Celia Thaxter collection, 1874-1996
Collection Scope and Content
This collection consists of correspondence, published material, reviews, clippings and photographs.
Celia Thaxter was born Celia Laighton in Portsmouth, New Hampshire, on June 29, 1835. When Celia was four, her father Thomas Laighton was appointed lighthouse keeper and he moved the family to White Island in the Isles of Shoals. At sixteen, Celia was married to Levi Thaxter, a graduate of Harvard and eleven years her senior. Levi Thaxter had come to the islands hoping to make a fortune in the hotel Thomas Laighton was building on Appledore Island. But Thaxter became tired of life on the island, and moved the couple to the mainland, into a house built by his father in Newtonville, MA. The couple had three children.
Celia Thaxter was unhappy with her life on the mainland, and her marriage suffered. Levi Thaxter went on many long trips with the couple’s two youngest sons, while she was left at home with their eldest boy, Karl. In secret she wrote a poem called “Land-locked,” about her longing for the islands on which she grew up. When Levi found it, he sent it to his friend James Russell Lowell, editor of The Atlantic Monthly. The poem was printed in the next issue and became an instant success. Thaxter wrote many more poems and essays and became known for her special treatment of nature and especially the sea. Her most famous poems include “Milking,” “The Great White Owl,” “The Kingfisher,” and “The Sandpiper.” She is also known for her essay, “A Memorable Murder,” about the infamous murders that took place on Smuttynose Island in 1873.
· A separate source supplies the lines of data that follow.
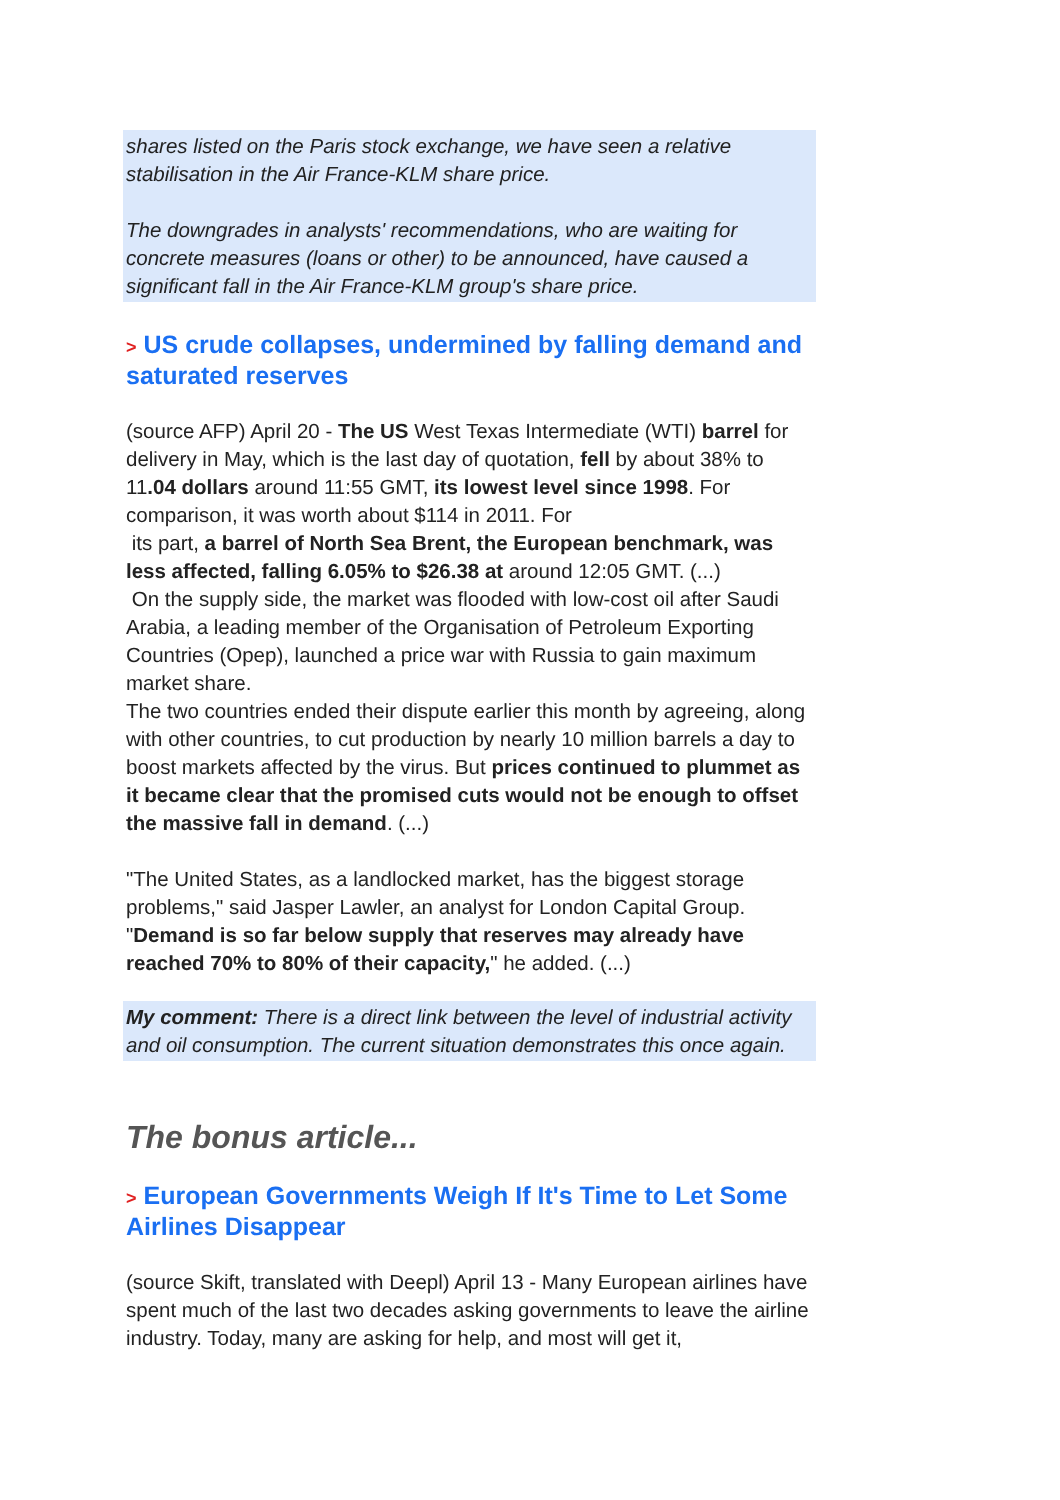shares listed on the Paris stock exchange, we have seen a relative stabilisation in the Air France-KLM share price.
The downgrades in analysts' recommendations, who are waiting for concrete measures (loans or other) to be announced, have caused a significant fall in the Air France-KLM group's share price.
> US crude collapses, undermined by falling demand and saturated reserves
(source AFP) April 20 - The US West Texas Intermediate (WTI) barrel for delivery in May, which is the last day of quotation, fell by about 38% to 11.04 dollars around 11:55 GMT, its lowest level since 1998. For comparison, it was worth about $114 in 2011. For
its part, a barrel of North Sea Brent, the European benchmark, was less affected, falling 6.05% to $26.38 at around 12:05 GMT. (...)
On the supply side, the market was flooded with low-cost oil after Saudi Arabia, a leading member of the Organisation of Petroleum Exporting Countries (Opep), launched a price war with Russia to gain maximum market share.
The two countries ended their dispute earlier this month by agreeing, along with other countries, to cut production by nearly 10 million barrels a day to boost markets affected by the virus. But prices continued to plummet as it became clear that the promised cuts would not be enough to offset the massive fall in demand. (...)
"The United States, as a landlocked market, has the biggest storage problems," said Jasper Lawler, an analyst for London Capital Group. "Demand is so far below supply that reserves may already have reached 70% to 80% of their capacity," he added. (...)
My comment: There is a direct link between the level of industrial activity and oil consumption. The current situation demonstrates this once again.
The bonus article...
> European Governments Weigh If It's Time to Let Some Airlines Disappear
(source Skift, translated with Deepl) April 13 - Many European airlines have spent much of the last two decades asking governments to leave the airline industry. Today, many are asking for help, and most will get it,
Thaxter was accomplished in many things besides writing, including gardening, cooking, sewing, and painting. She eventually moved back to Appledore Island and became the hostess at her father’s hotel, welcoming members of literary society including Ralph Waldo Emerson, Nathaniel Hawthorne, Henry Wadsworth Longfellow, Sarah Orne Jewett, and the painter Childe Hassam, who painted many pictures of Thaxter and her garden. She held a salon each summer, where these luminaries would give poetry readings as well as musical and storytelling performances. In 1880, the Thaxters moved to Kittery Point, Maine, to the farm Champernowne, where Thaxter descendants still live to this day. Celia Thaxter died suddenly at age fifty-nine on August 25, 1894. She is buried on Appledore Island.